So when psychiatrists bring their traditional biomedical model they were trained with to protracted withdrawal, well, if the only tool you have is a hammer, you tend to see every problem as a nail. To them, everything is a disease or disorder or something wrong with your brain. But, quite frankly, this is probably much ado about nothing because withdrawal communities use the same biomedical models for withdrawal as these particular psychiatrists. So whether it’s community-survivor knowledge or quasi-critical psychiatric knowledge, what’s the difference here?
Now I’m not against other types of professional knowledge but when these psychiatrists set up “withdrawal shops” and say pay me x amount of money and I’ll tell you all about this horrible syndrome you have, well, that sounds like psychiatry as usual to me.
5. Based on Incomplete Information
Finally some of the most common concerns of withdrawal forums—what even the moderators talk about—is that the forums are a collection of the worst horror stories out there which might make us assume that this is the norm and going to happen to us. Some people, as I did, might even read about a “symptom” and then start to get it themselves. Or read negative stories and get thrown into a “wave” because our stress has reached a breaking point. So there is a social contagion element here as well.
Another critique is the lack of success stories compared to the number of threads started by people. This is accounted for by the fact that most people leave the forums, maybe because they’re so awful or maybe because sensations are resolving, and they never return because they understandably want to leave this withdrawal world behind.
But I think the most significant missing information is that people are actively resolving withdrawal sensations in mindbody ways or other neuroplastic ways beyond the biomedical scope of the forums. I think it’s common in withdrawal communities to emphasize very long recoveries because this is what they see. But most people in these forums haven’t even heard of stress-related syndromes— I used The Mindbody Syndrome but there are other framings of this as well—yet people can be discouraged from exploring alternative options.

· · · · ·

■ **Things to do**
a: Translate this sentence from the text on withdrawal forums into Spanish: "So there is a social contagion element here as well."
b: Answer these questions from the text on withdrawal forums:
(i) What do the psychiatrists who set up "withdrawal shops" ask people to do?
(ii) What reason does the text give for the lack of success stories?
(iii) Which framing of stress-related syndromes did the writer use?
c: Write the passage that follows the last sentence of the text on withdrawal forums.

■ **Data for analysis**

· · · · ·

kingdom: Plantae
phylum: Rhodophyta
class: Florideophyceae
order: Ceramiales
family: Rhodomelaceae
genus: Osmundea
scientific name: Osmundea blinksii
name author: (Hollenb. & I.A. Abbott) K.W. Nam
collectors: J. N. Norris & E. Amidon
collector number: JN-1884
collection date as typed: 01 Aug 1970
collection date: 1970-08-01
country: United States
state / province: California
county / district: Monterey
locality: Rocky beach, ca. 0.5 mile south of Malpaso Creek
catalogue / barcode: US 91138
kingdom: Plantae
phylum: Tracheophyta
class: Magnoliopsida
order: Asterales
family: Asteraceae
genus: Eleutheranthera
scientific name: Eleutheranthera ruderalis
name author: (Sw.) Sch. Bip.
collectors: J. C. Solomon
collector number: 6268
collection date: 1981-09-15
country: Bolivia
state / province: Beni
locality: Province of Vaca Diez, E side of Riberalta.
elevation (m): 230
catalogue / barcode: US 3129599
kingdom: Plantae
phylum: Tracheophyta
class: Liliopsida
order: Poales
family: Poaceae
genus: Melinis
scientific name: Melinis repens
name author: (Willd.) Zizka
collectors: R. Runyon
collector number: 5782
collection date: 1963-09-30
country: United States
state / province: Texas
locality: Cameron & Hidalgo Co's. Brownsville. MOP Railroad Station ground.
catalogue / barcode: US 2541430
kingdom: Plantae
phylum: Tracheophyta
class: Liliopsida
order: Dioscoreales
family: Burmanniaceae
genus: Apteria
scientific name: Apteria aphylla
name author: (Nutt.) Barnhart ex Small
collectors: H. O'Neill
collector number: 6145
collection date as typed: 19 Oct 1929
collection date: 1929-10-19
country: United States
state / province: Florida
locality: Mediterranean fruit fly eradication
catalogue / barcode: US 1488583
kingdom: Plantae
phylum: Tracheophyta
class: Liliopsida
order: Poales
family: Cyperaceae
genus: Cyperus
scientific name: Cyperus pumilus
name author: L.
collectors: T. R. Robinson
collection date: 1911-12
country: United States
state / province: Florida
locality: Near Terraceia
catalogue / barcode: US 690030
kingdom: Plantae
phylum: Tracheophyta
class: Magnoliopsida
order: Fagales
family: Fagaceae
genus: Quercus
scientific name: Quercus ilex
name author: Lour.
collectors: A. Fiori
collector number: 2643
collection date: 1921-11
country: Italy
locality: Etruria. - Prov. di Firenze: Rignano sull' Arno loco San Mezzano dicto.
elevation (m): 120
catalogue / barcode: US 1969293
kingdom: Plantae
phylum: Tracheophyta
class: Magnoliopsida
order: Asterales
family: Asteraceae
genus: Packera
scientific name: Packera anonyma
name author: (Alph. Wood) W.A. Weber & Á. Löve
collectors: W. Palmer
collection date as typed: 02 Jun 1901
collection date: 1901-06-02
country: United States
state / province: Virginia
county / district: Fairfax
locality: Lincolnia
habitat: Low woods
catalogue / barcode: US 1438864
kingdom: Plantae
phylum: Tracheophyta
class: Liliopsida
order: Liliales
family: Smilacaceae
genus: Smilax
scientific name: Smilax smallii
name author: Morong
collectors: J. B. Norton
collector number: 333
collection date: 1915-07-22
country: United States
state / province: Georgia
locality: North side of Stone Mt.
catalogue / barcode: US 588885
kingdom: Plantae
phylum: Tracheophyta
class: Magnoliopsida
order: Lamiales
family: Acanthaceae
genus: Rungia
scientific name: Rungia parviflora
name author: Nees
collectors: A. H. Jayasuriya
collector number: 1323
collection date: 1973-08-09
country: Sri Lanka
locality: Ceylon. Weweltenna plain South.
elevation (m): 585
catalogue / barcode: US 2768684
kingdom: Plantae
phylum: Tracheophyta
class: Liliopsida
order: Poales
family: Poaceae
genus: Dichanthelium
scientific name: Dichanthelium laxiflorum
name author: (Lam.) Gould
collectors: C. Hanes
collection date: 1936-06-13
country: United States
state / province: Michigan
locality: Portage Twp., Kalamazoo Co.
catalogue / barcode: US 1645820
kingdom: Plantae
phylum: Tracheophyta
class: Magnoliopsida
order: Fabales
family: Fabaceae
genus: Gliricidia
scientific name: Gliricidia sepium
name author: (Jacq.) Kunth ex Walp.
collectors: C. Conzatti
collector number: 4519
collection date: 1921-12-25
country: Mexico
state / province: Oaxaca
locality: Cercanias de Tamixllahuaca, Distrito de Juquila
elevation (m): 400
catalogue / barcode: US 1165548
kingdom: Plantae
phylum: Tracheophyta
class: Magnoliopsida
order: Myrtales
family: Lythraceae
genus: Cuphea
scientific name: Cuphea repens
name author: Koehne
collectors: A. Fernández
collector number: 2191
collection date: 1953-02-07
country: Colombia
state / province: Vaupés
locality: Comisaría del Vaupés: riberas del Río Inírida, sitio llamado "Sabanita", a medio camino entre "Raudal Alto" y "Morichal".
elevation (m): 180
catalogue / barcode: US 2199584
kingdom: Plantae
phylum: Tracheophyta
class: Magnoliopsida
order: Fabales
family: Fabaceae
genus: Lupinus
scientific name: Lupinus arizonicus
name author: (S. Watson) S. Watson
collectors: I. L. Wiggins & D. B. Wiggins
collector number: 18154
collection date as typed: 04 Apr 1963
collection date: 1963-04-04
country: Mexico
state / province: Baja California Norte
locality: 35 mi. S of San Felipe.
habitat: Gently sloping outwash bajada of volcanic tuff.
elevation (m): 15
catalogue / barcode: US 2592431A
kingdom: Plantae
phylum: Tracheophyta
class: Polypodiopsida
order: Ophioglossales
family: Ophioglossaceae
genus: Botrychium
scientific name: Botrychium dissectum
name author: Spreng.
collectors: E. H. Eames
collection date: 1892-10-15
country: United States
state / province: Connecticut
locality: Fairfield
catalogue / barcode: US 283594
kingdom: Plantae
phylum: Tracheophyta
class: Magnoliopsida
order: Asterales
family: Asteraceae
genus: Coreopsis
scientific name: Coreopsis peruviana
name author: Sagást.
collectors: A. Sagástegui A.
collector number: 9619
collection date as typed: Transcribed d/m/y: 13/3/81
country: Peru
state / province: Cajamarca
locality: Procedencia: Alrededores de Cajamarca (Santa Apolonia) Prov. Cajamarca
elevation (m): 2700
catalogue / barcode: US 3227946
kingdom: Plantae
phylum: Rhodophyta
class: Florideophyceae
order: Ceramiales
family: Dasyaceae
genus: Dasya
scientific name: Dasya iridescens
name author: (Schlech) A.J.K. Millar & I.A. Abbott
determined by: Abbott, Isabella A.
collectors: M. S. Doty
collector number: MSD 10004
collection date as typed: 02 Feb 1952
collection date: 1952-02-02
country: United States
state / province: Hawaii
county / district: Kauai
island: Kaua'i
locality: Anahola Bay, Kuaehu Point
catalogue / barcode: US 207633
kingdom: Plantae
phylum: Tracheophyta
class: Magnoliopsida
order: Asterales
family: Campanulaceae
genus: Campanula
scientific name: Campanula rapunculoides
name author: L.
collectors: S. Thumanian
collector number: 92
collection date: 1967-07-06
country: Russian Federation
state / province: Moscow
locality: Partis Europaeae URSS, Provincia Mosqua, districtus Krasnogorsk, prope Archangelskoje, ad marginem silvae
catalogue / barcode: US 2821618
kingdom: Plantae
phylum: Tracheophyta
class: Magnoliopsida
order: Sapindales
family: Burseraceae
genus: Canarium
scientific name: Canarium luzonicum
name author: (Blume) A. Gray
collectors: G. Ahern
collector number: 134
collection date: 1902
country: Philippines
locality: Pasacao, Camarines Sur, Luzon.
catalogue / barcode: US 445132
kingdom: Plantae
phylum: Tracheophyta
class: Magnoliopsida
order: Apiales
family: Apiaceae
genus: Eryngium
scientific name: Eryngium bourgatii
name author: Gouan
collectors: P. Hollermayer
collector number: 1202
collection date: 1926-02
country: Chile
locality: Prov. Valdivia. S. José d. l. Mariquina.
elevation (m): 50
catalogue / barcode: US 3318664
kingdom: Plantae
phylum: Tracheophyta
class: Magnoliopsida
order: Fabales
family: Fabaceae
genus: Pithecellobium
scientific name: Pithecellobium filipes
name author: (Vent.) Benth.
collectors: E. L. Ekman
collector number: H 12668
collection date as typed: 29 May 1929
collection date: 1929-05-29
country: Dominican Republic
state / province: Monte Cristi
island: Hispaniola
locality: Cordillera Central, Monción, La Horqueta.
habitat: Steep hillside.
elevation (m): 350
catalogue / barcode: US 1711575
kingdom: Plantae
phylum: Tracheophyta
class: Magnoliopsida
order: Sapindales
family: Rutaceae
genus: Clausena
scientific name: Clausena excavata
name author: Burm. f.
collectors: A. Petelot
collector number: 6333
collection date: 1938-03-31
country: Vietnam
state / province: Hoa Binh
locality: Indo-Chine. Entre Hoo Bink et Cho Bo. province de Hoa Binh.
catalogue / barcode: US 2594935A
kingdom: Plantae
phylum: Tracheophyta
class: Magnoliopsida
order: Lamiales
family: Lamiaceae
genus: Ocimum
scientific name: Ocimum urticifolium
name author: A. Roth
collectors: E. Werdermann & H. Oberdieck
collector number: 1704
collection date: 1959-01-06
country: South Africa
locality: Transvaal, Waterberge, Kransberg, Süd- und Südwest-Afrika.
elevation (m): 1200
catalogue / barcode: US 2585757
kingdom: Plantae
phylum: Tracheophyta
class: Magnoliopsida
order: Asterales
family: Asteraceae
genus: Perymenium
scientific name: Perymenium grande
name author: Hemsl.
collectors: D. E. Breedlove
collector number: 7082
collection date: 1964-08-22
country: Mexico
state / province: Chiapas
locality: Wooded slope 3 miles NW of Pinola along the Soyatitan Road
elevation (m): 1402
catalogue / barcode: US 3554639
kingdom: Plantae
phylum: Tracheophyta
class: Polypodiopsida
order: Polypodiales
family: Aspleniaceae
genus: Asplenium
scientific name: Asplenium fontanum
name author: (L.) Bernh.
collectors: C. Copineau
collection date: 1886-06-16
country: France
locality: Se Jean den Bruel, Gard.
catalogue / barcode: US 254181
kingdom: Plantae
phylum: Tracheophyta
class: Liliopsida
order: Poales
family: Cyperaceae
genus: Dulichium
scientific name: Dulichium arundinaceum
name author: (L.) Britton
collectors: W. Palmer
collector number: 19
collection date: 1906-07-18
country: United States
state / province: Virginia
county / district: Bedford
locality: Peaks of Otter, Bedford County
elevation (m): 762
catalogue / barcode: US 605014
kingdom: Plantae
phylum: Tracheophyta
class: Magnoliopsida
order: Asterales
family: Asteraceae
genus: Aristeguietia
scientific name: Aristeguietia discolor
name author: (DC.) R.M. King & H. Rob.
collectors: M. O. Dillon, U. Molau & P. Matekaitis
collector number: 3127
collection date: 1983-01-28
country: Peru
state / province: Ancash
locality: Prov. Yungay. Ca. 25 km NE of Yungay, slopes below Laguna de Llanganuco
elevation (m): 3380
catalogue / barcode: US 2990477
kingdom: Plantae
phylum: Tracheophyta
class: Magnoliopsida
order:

· · · · ·

■ **Task responses**
a: Así que aquí también hay un elemento de contagio social.

b:
(i) They ask people to pay them x amount of money, in return for being told about the syndrome they have.
(ii) Most people leave the forums and never return, because they want to leave the withdrawal world behind.
(iii) The Mindbody Syndrome.

c:
So the idea it takes x amount of time to heal, that you can have a withdrawal injury resurface years later after you heal, that waves and windows are always a healing pattern, that ongoing hypersensitivity is always a drug injury, that powerful emotions are always withdrawal, that exercise intolerance is always withdrawal, and so on, all of this is all based on incomplete information. It’s biased information. If you are however interested in checking ways that, for some people, help complete their understanding of protracted withdrawal sensations, then I do have a resources page on my Substack here, so feel free to look at that out if you wish.
Conclusion
So those are five reasons that I left withdrawal forums behind. That’s what worked best for me. I will say though that some people use these forums successfully and if they work for you, then by all means, ignore me—this is just only my experience. I’m just a guy on the internet. The point is that the forums aren’t working for everyone and although I thought they initially helped me I think they ultimately kept me in a perceived state of “withdrawal” for years. So, again, I have some resources for people if you want to check otherwise I wish you all the best no matter what path you choose for yourself.